Re: NOP instruction

Mark H. Wood (mwood@IUPUI.Edu)
Wed, 16 Dec 1998 10:01:02 -0500 (EST)


On Wed, 16 Dec 1998, Chris Wedgwood wrote:
[quote snipped]
> Several architectures have real NOPs -- Intel might be one of the few
> that doesn't.
>
> (Hoping everyone will jump in with their favorite arch. now)

The PDP10 had more NOPs than I can (now) remember. SKIP, JUMP, SETMM come
to mind. (One of my favorite grins re. PDP10s is that "SKIP doesn't skip,
and JUMP doesn't jump".)

The SKIPx and JUMPx instructions are arithmetic tests, so SKIPLE AC,MEM
advances over the next instruction if the content of register AC is not
greater than the value at MEM and JUMPA EA is an unconditional (always)
jump to EA. (But the canonical unconditional jump was JRST EA -- Jump and
ReSTore but don't restore anything. JRST is faster than JUMPA.
Interestingly enough, the halt instruction was JRST 4,ANYWHERE and would
show ANYWHERE in the console lights for your edification -- you could put
arbitrary codes on the console this way to distinguish your "can't get
here" cases easily or display the results of an effective-address
calculation. Much more informative than BSOD.)

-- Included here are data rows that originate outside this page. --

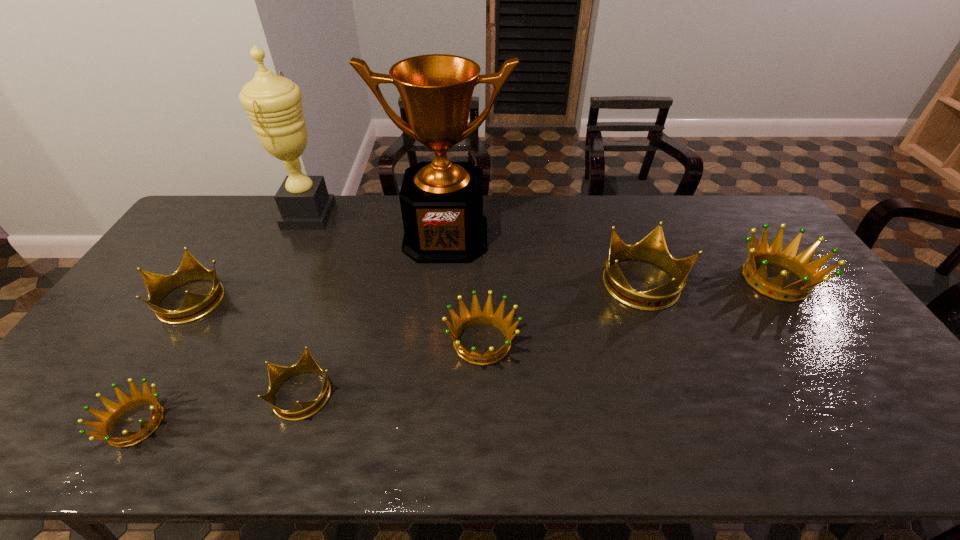
I want to click on the second gold crown from left to right, so click(x=278, y=375).

Identify the location of the nearest gold crown. (278, 375).

The height and width of the screenshot is (540, 960). Identify the location of the leftmost golden crown. (126, 403).

Identify the location of the nearest golden crown. (126, 403).

The width and height of the screenshot is (960, 540). I want to click on free point located 0.370m at the front of the yellow trophy cup with handles, so click(435, 215).

Find the location of a particular element. The height and width of the screenshot is (540, 960). free region located on the front of the right trophy cup with the label is located at coordinates (437, 335).

Locate an element on the screen. Image resolution: width=960 pixels, height=540 pixels. free space located on the right of the biggest gold crown is located at coordinates (702, 285).

Find the location of a particular element. The width and height of the screenshot is (960, 540). free location located on the front of the farthest golden crown is located at coordinates (872, 420).

At what (x,y) coordinates should I click in order to perform the action: click on vacant area situated 0.390m on the back of the second smallest gold crown. Please return your answer as a coordinate pair (x, y). The height and width of the screenshot is (540, 960). Looking at the image, I should click on (252, 203).

The height and width of the screenshot is (540, 960). I want to click on vacant area located on the front of the second golden crown from right to left, so click(x=483, y=422).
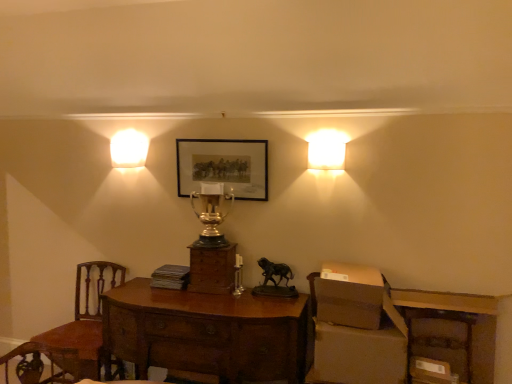
At what (x,y) coordinates should I click in order to perform the action: click on vacant area on top of matte white square at upper right, the 2th lamp viewed from the back (from a real-world perspective). Please return your answer as a coordinate pair (x, y). Looking at the image, I should click on (325, 141).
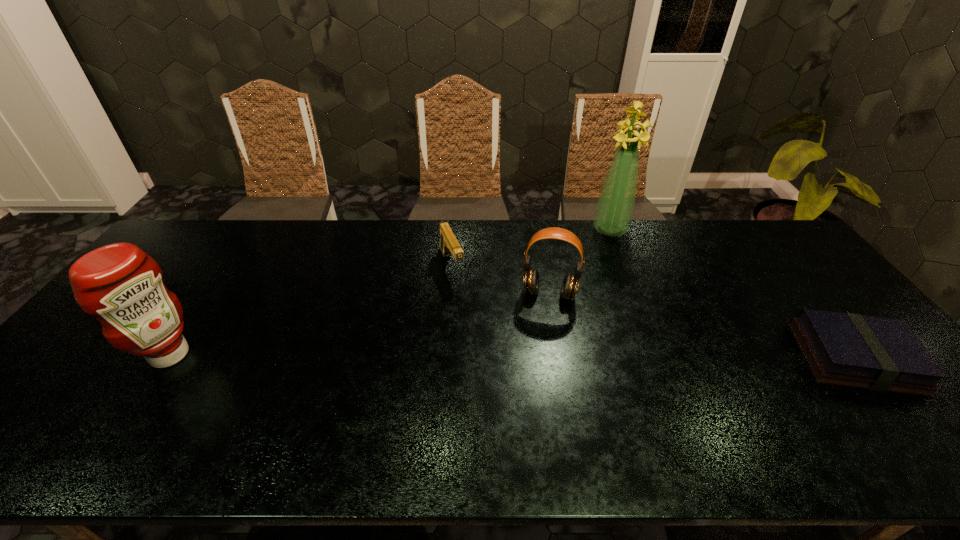
This screenshot has width=960, height=540. In the image, there is a desktop. Find the location of `free region at the far right corner`. free region at the far right corner is located at coordinates (756, 221).

In the image, there is a desktop. Where is `vacant space at the near right corner`? The width and height of the screenshot is (960, 540). vacant space at the near right corner is located at coordinates (900, 394).

Locate an element on the screen. This screenshot has height=540, width=960. vacant space in between the second object from right to left and the condiment is located at coordinates (390, 293).

Where is `unoccupied area between the shortest object and the third object from left to right`? unoccupied area between the shortest object and the third object from left to right is located at coordinates (702, 326).

Where is `free space between the tallest object and the headset`? The height and width of the screenshot is (540, 960). free space between the tallest object and the headset is located at coordinates (580, 262).

Find the location of a particular element. Image resolution: width=960 pixels, height=540 pixels. unoccupied position between the tallest object and the third object from right to left is located at coordinates (580, 262).

The image size is (960, 540). I want to click on free point between the leftmost object and the fourth object from right to left, so click(x=310, y=310).

This screenshot has width=960, height=540. In order to click on blank region between the third shortest object and the fourth object from left to right in this screenshot , I will do `click(580, 262)`.

Locate an element on the screen. The height and width of the screenshot is (540, 960). vacant point located between the fourth tallest object and the headset is located at coordinates (500, 279).

Locate an element on the screen. free space that is in between the headset and the shortest object is located at coordinates (702, 326).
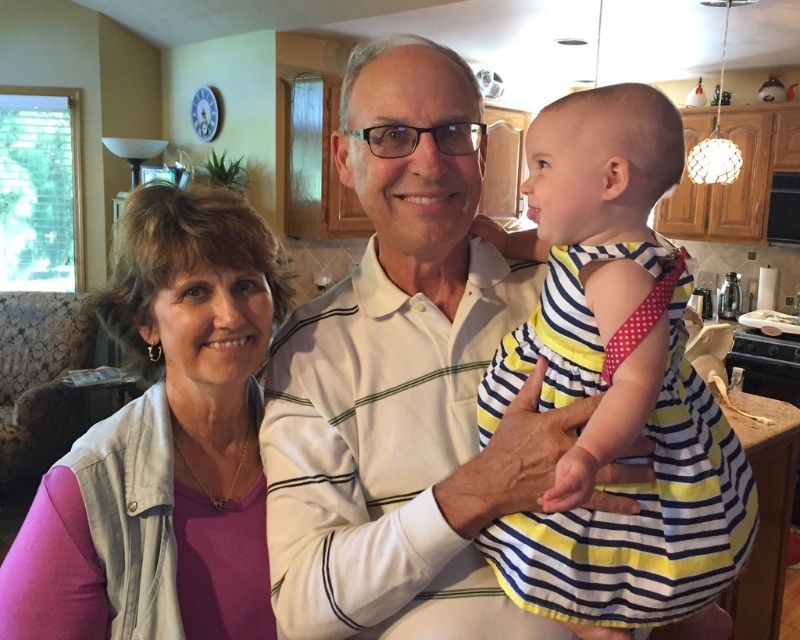
Which of these two, white striped shirt at center or striped cotton dress at center, stands taller?

white striped shirt at center

Between white striped shirt at center and striped cotton dress at center, which one appears on the right side from the viewer's perspective?

striped cotton dress at center

Does point (421, 337) come in front of point (740, 528)?

No.

I want to click on white striped shirt at center, so click(404, 381).

Measure the distance from white striped shirt at center to pink fabric at left.

white striped shirt at center and pink fabric at left are 6.87 inches apart.

Between point (412, 374) and point (242, 618), which one is positioned behind?

Point (242, 618)

At what (x,y) coordinates should I click in order to perform the action: click on white striped shirt at center. Please return your answer as a coordinate pair (x, y). This screenshot has width=800, height=640. Looking at the image, I should click on (404, 381).

Does point (560, 486) come in front of point (26, 588)?

That is True.

Measure the distance between striped cotton dress at center and pink fabric at left.

striped cotton dress at center is 16.04 inches away from pink fabric at left.

Where is `striped cotton dress at center`? The width and height of the screenshot is (800, 640). striped cotton dress at center is located at coordinates (613, 380).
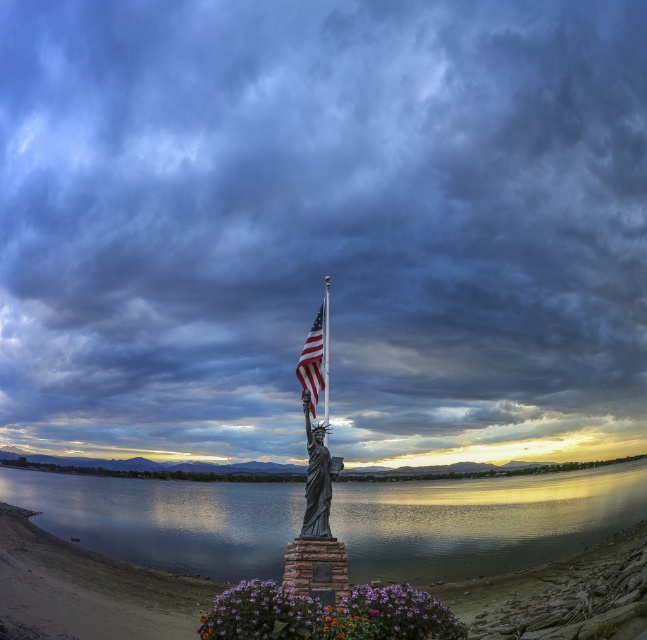
This screenshot has height=640, width=647. Describe the element at coordinates (479, 522) in the screenshot. I see `glossy water at statue center` at that location.

Between point (107, 506) and point (316, 356), which one is positioned in front?

Point (316, 356) is more forward.

This screenshot has width=647, height=640. I want to click on glossy water at statue center, so (479, 522).

How far apart are bronze statue of liberty at center and american flag at center?

bronze statue of liberty at center is 17.49 meters away from american flag at center.

Who is taller, bronze statue of liberty at center or american flag at center?

bronze statue of liberty at center

Find the location of `bronze statue of liberty at center`. bronze statue of liberty at center is located at coordinates (316, 477).

Looking at this image, is glossy water at statue center smaller than bronze statue of liberty at center?

Incorrect, glossy water at statue center is not smaller in size than bronze statue of liberty at center.

I want to click on glossy water at statue center, so click(x=479, y=522).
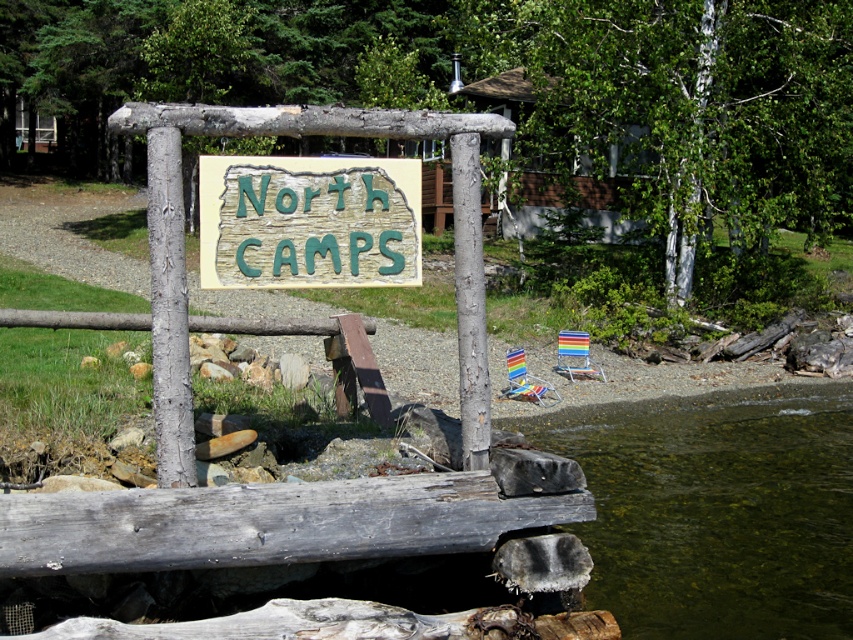
Question: Does green carved wood sign at center appear on the right side of gray textured pole at center?

Choices:
 (A) no
 (B) yes

Answer: (B)

Question: Among these objects, which one is nearest to the camera?

Choices:
 (A) weathered wood dock at lower center
 (B) green carved wood sign at center

Answer: (A)

Question: Which of these objects is positioned closest to the green carved wood sign at center?

Choices:
 (A) clear water at lower right
 (B) wooden sign at center

Answer: (B)

Question: Is gray textured pole at center above white smooth pole at center?

Choices:
 (A) yes
 (B) no

Answer: (B)

Question: Which point is closer to the camera taking this photo?

Choices:
 (A) (149, 202)
 (B) (831, 568)

Answer: (A)

Question: Is gray textured pole at center further to the viewer compared to white smooth pole at center?

Choices:
 (A) no
 (B) yes

Answer: (A)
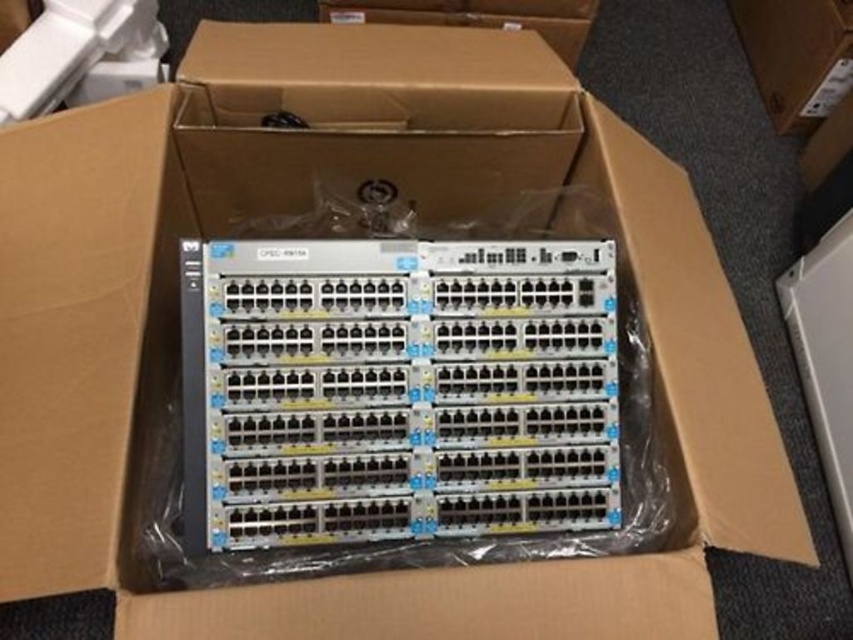
Question: Which point is farther from the camera taking this photo?

Choices:
 (A) (453, 12)
 (B) (817, 58)

Answer: (B)

Question: Does cardboard box at center have a lesser width compared to brown cardboard box at upper center?

Choices:
 (A) no
 (B) yes

Answer: (B)

Question: Can you confirm if cardboard box at center is smaller than brown cardboard box at upper center?

Choices:
 (A) no
 (B) yes

Answer: (A)

Question: Does cardboard box at center have a larger size compared to brown cardboard box at upper center?

Choices:
 (A) yes
 (B) no

Answer: (A)

Question: Which point appears closest to the camera in this image?

Choices:
 (A) (538, 13)
 (B) (761, 65)

Answer: (A)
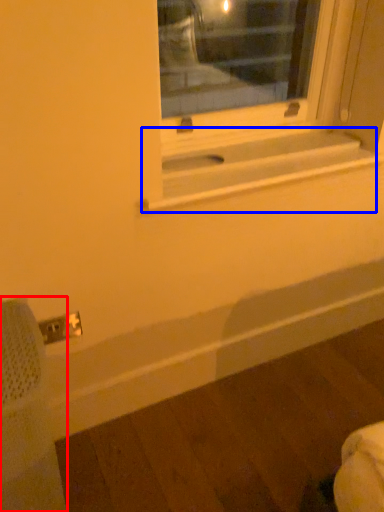
Question: Which object appears farthest to the camera in this image, swivel chair (highlighted by a red box) or window sill (highlighted by a blue box)?

Choices:
 (A) swivel chair
 (B) window sill

Answer: (B)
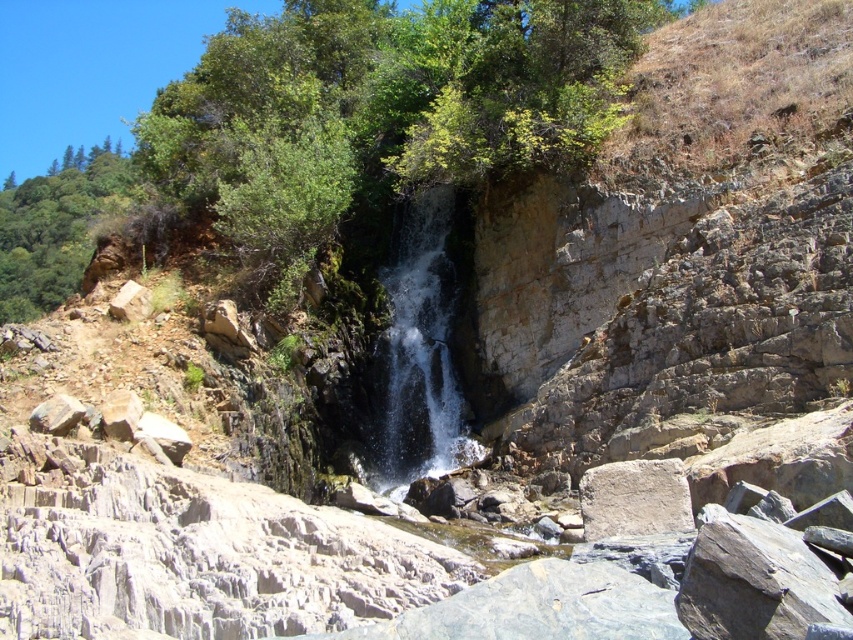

SETMM (SET to Memory Memory) causes a memory read/write cycle but doesn't
alter any values. (It reads the value at some location and then writes it
back.) It probably DOES alter the pager database, by possibly causing
pagefaults and setting dirty bits, but it was a reasonable no-op before VM
was added to the architecture.

The PDP10 had lots of groups of instructions which included operations
that didn't seem to have much use, because early models were built out of
wirewrapped discrete logic and it was much simpler to do it that way than
to put in all kinds of special cases to siphon off the nonsensical ops for
other uses. Finding real uses for every single instruction was a favorite
pastime of PDP10 programmers, but I think only one person is generally
recognized as having achieved this particular Grail.

-- 
Mark H. Wood, Lead System Programmer   mwood@IUPUI.Edu
Innovation is only valuable if it improves one's life; otherwise it's
just one more silly change to cope with.